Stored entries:
====
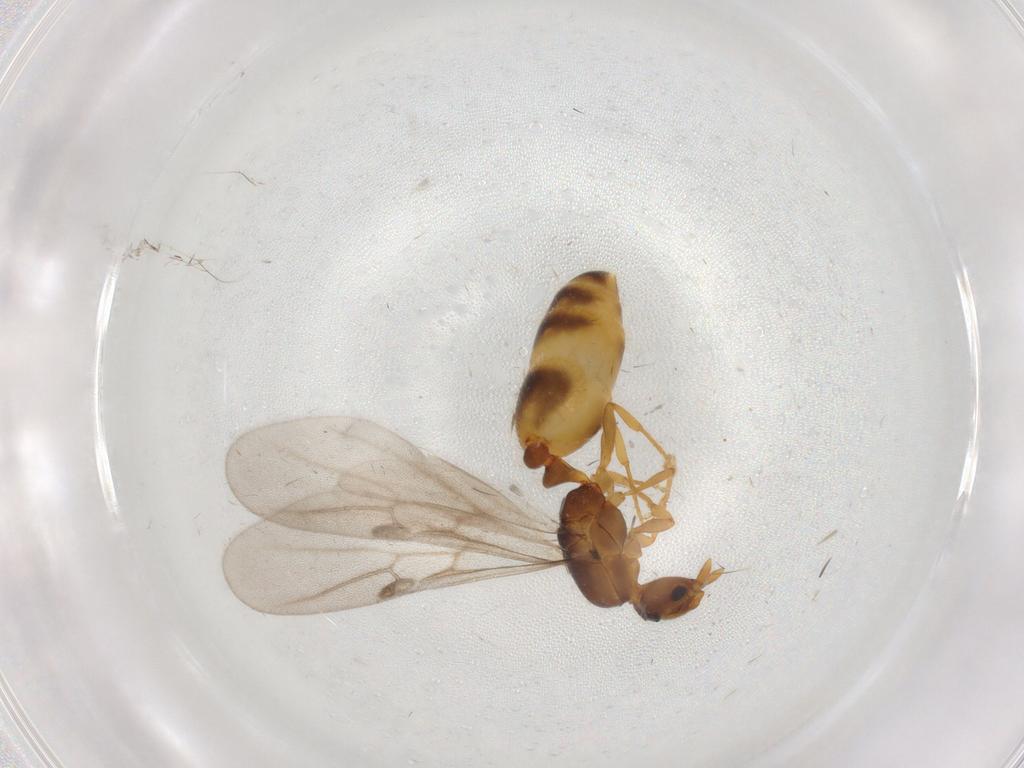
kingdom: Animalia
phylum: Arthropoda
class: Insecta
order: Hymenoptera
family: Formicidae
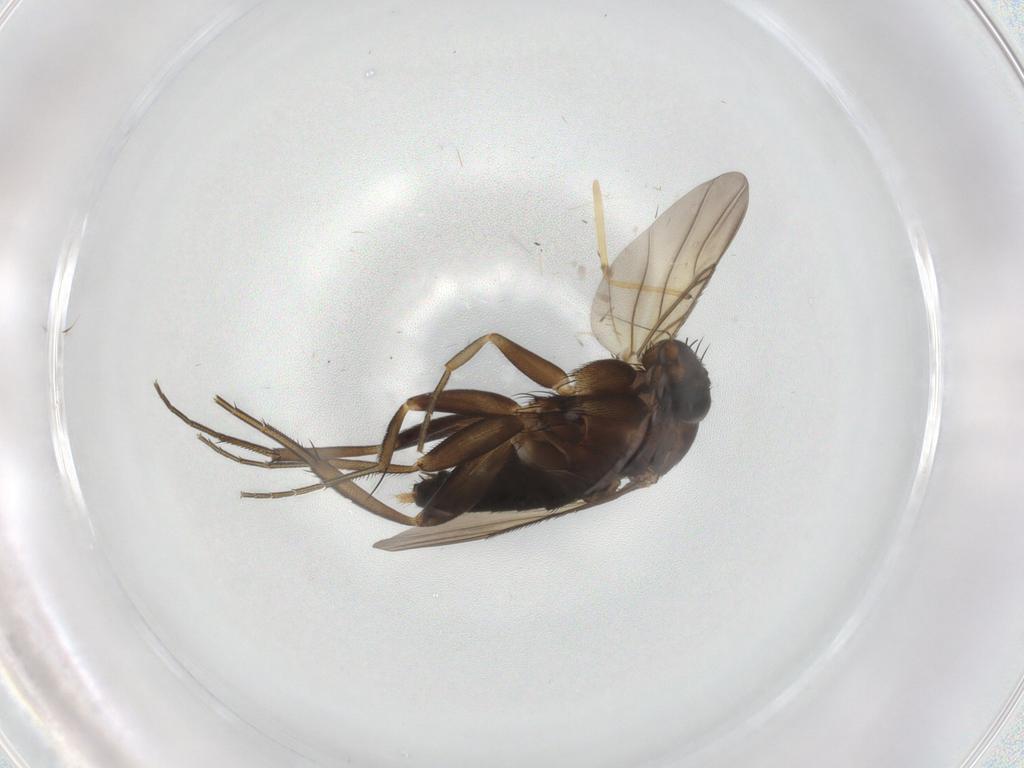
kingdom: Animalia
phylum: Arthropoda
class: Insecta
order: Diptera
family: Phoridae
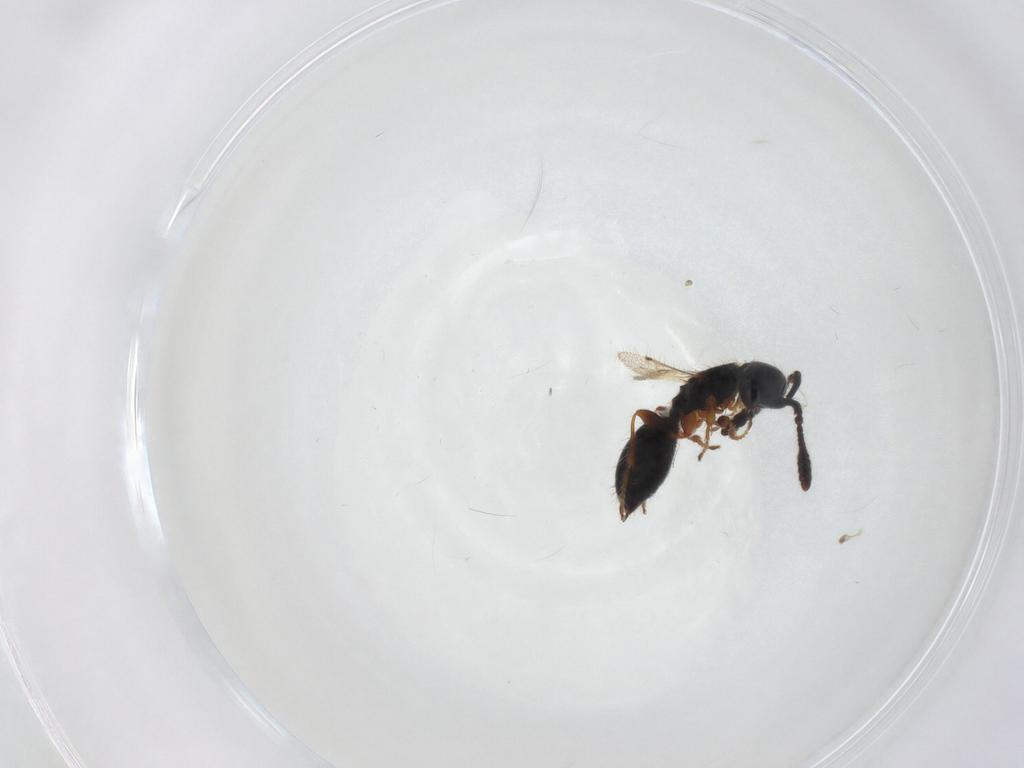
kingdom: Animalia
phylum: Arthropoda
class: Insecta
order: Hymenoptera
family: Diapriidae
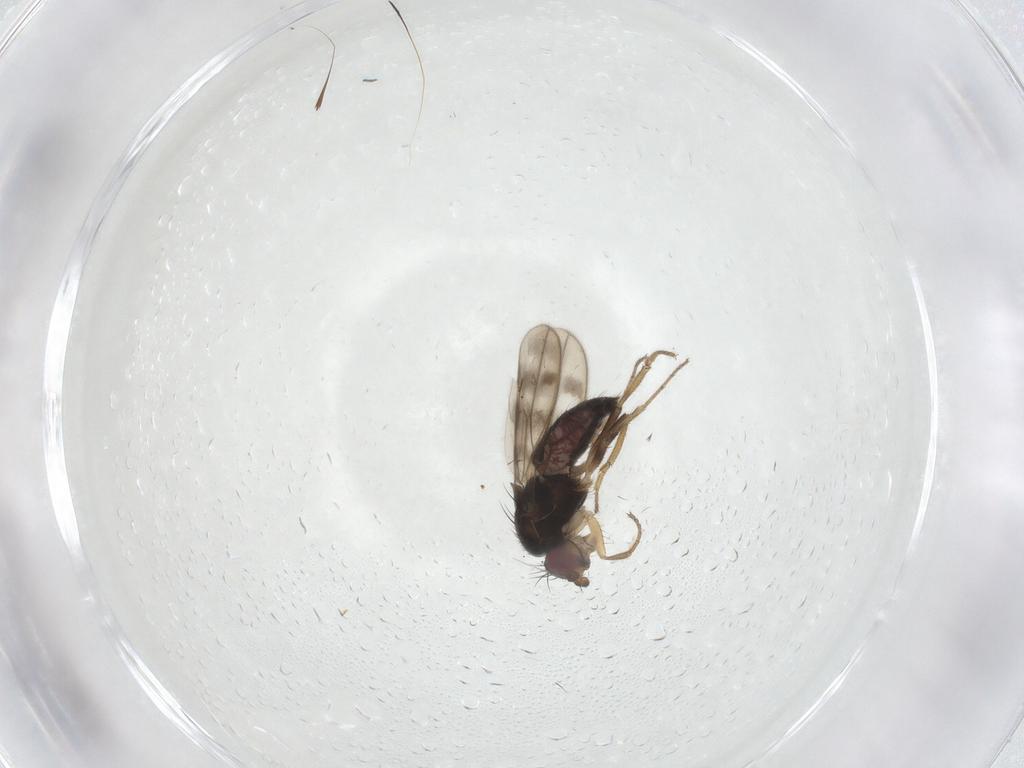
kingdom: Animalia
====
== SHORT PROBLEM ==
Extract every rank line from all the entries above, copying each one verbatim and in its original order. Leave the pictures out of your answer.

== THE REPLY ==
kingdom: Animalia
phylum: Arthropoda
class: Insecta
order: Hymenoptera
family: Formicidae
kingdom: Animalia
phylum: Arthropoda
class: Insecta
order: Diptera
family: Phoridae
kingdom: Animalia
phylum: Arthropoda
class: Insecta
order: Hymenoptera
family: Diapriidae
kingdom: Animalia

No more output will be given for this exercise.